Was there a single theme to this year's biennial automotive extravaganza, otherwise known as the 65th IAA International Motor Show?

Probably not, but there were plenty of underlying themes that, as they emerge, will shape the future of the car industry.

The debate over self-driving cars is hotting up while Daimler believes that the internal combustion engine will be our primary power source for at least another 20 if not 30 years.

In Germany, 40% of car industry R&D spend is on alternative powertrains, including e-mobility and e-vehicles but the view is that the internal combustion engine will not be replaced.
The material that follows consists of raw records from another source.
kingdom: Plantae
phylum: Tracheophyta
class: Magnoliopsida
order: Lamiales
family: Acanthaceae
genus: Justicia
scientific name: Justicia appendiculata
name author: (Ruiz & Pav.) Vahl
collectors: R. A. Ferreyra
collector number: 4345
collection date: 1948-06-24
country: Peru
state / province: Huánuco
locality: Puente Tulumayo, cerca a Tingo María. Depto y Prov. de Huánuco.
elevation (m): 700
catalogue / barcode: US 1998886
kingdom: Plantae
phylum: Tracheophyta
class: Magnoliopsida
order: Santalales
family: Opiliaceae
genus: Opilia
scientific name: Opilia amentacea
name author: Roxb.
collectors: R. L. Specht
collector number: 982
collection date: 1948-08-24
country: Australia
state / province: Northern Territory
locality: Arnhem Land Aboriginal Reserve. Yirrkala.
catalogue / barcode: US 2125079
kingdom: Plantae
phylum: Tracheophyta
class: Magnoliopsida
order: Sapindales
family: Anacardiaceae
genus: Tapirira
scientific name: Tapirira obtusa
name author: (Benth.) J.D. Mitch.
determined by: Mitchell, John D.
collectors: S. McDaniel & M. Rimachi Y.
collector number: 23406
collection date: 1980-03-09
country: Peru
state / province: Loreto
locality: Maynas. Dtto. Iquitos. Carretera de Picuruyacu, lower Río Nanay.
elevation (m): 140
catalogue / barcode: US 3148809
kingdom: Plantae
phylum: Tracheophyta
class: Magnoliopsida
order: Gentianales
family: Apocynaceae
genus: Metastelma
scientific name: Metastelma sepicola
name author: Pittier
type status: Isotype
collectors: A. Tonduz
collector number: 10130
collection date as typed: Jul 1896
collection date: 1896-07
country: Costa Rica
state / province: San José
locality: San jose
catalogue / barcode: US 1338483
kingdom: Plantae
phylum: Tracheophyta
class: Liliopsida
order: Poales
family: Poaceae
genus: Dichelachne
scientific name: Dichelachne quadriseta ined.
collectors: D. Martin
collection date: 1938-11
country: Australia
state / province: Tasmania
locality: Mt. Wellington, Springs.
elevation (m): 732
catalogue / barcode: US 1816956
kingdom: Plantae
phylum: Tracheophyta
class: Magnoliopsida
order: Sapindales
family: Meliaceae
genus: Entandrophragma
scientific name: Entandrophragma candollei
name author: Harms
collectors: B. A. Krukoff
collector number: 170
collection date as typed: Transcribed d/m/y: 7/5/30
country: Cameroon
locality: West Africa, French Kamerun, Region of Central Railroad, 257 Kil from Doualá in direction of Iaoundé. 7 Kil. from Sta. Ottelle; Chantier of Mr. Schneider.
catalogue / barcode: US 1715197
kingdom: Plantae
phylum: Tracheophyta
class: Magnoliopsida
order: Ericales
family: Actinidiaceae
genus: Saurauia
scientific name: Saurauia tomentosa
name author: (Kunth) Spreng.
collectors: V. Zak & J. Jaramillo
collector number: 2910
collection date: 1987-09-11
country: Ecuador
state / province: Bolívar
Just as significant though is the idea that the future of the car industry lies not in people buying cars but in cars being shared and the need to integrate private and public transport in a way not seen before. ‘Connect not cannibalise' was one phrase that lingers.

Think of the sprawling Messe, the vast 11-hall complex that is home to the show, as a town on its own and you begin to understand what this could mean. The press shuttle cars ranged in size from the BMW i3 - electric only - to the hybrid Kia Optima and the Mercedes-Benz S-Class. Silently to-ing and fro-ing between the halls picking up and dropping off journalists on demand, the shuttles, especially the i3, gave us an idea of how a megacity could operate. The Messe even has its own railway station to help complete the picture.

It's not that young people are falling out of love with cars, said one executive, they just want to engage with them in a different way.

That's something the industry is taking seriously. To those that don't, whether the internal combustion engine is still a dominant power source in 20 or 30 years will be relevant because they won't be around to worry about it.

There were quite a few who thought that the internal combustion engine is far from dead and many talked of new low emission power plants. The new Opel/Vauxhall Insignia, for example, will have an astonishing 99 g/km engine in its line up while more ICE technology is on the way from the company. Even Maserati is talking better fuel economy and emissions by introducing diesels for the first time.

So what happened to electric vehicles? They were still there of course, and BMW used its home show to show off its new ‘i' models. A fleet of i3s was ferrying journalists round the showground.

But there is concern that the market has not hit the sales numbers expected while government subsidies appear to be on the wane.

The UK figured highly because it is bucking the trend and growing strongly unlike other countries where sales continue to fall. That means everyone is looking to GB to sell their cars and with that price wars and discounts could come into play to help shift metal.

The home team players showed they are not immune from collaboration with the unveil of the co-developed Smart and Renault Clio. The political posters all round town were a reminder that an election is just around the corner and what impact will that have on the German market and auto industry?

Many journos felt there was a lack of 'buzz' around the show, perhaps because it is so large. It was difficult also to point to a stand out unveil although the Jaguar C-X17 received a big thumbs up from all who saw it.